“Mr. Robot” is one of the best TV shows currently airing, and it has earned that title through clever writing, fascinating characters and a story that subverts any sense of what the audience thinks it could be from the beginning of the show.
The serialized drama premiered June 24, 2015 on the cable network USA and just recently finished its second season.
It follows protagonist Elliot Alderson, a security engineer at the fictional company Allsafe Cybersecurity in New York City.
He winds up teaming with the hacktivist group “Fsociety”, whose goal is to bring down E Corp, a corporation that essentially owns the fictionalized version of our world.
And if that sounds complicated, believe me, you have no idea.
The description I provided just barely scratches the surface of the show and the conspiracy that the members of “Fsociety” become crucially linked to in their goal to bring down E Corp over the course of the show.
One of the best things about the show is the fascinatingly human characters presented to the audience and how I felt like they were real people They have valid concerns and drives, and felt like I could relate with all of them.
Anderson, who is portrayed by Rami Malek, is an outsider in every sense of the word and his life isn’t something that anyone should strive for: he doesn’t like talking to or even interacting with other people. While that may be part of his social anxiety (as he says in the show), Malek’s performance sells the fact that Anderson is just about as alien as anyone living in New York City could be from the people that live around him.

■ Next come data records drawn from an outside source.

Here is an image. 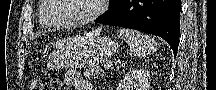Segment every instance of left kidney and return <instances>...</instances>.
Here are the masks:
<instances>
[{
    "mask_svg": "<svg viewBox=\"0 0 216 90\" xmlns=\"http://www.w3.org/2000/svg\"><path fill=\"white\" fill-rule=\"evenodd\" d=\"M117 90H150V72L147 70L128 72L119 82Z\"/></svg>",
    "mask_w": 216,
    "mask_h": 90,
    "instance_id": "left-kidney-1",
    "label": "left kidney"
}]
</instances>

I’m not the only fan of this incredibly heavy, yet brilliant show. The New York Times was certainly a fan of it, which Times contributor Neil Drummer emphasized in his article “Looking Back on ‘Mr. Robot’ and a Season of Hacker Drama.”
“It is that sort of stubbornly confident storytelling that has made Mr. Robot[…]one of the most acclaimed shows of the summer,” Drummer said.

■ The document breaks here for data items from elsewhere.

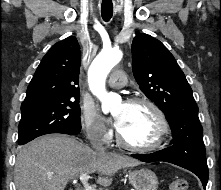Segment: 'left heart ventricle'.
<instances>
[{
  "instance_id": "b2bd125f",
  "label": "left heart ventricle",
  "mask_w": 221,
  "mask_h": 190,
  "mask_svg": "<svg viewBox=\"0 0 221 190\" xmlns=\"http://www.w3.org/2000/svg\"><path fill=\"white\" fill-rule=\"evenodd\" d=\"M115 114L123 115V122L118 129L122 137L134 145H147L154 141L158 124L153 111L146 105L120 104Z\"/></svg>"
}]
</instances>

“Even though Mr. Robot only premiered a little less than a year and a half ago, it’s already being praised for its storytelling. Critics have praised Mr. Malek’s performance, the show’s hacker-world verisimilitude and its visual aesthetic,” Drummer additionally said.
Mr. Robot’s second season, which could have flopped when compared to the season of “True Detective” that came before it, took the premise of the show and continued to extrapolate on it, providing some answers to questions that were asked in the first season, but also asking more questions than were answered.
However, even though I felt Mr. Robot continued to be a dark and brilliant show in its second season, not everyone felt the same, which resulted in a drop off of watchers.
Brandon Katz, a contributor to Forbes, talked about that fact in his article “Why is ‘Mr. Robot’ Deleting Viewers in Season Two?”
“Despite not being your typical cable program, season one averaged a solid 1.4 million Live+Same Day viewers[,] [while after] the end of Mr. Robot’s sophomore run, the show [found] itself averaging a forgettable 736,000 weekly eyeballs while receiving mixed reviews from critics,” Katz said.
Reading that, I was shocked because while the plot of the second season did have its ups-and-downs from week to week, the theme and tone of the show remained the same. To hear all the praise I thought it continued to get from critics, I believed the show was doing well.
But it appeared Katz was right when he said, “Unfortunately, season two has not carried that momentum over.”
Not everyone who was watching the show in season one continued to watch it in its second season, which made me discouraged about the future of the show.
That feeling was only heightened when I asked students here on Cal Lutheran’s Spine if they had watched Mr. Robot, only one of them said yes; while a few students said they’d heard of the show, more than half hadn’t heard of it. I figured this was predominantly due to how new the show is, but it still wasn’t a good sign.
And while I can’t reveal any significant plot points in Mr. Robot for fear of spoilers, the bottom line is this: everyone, should watch this show because it makes you think and question the authenticity of the world we all live in, which is something that more media needs to do to overcome low ratings.
The show deserves more credit.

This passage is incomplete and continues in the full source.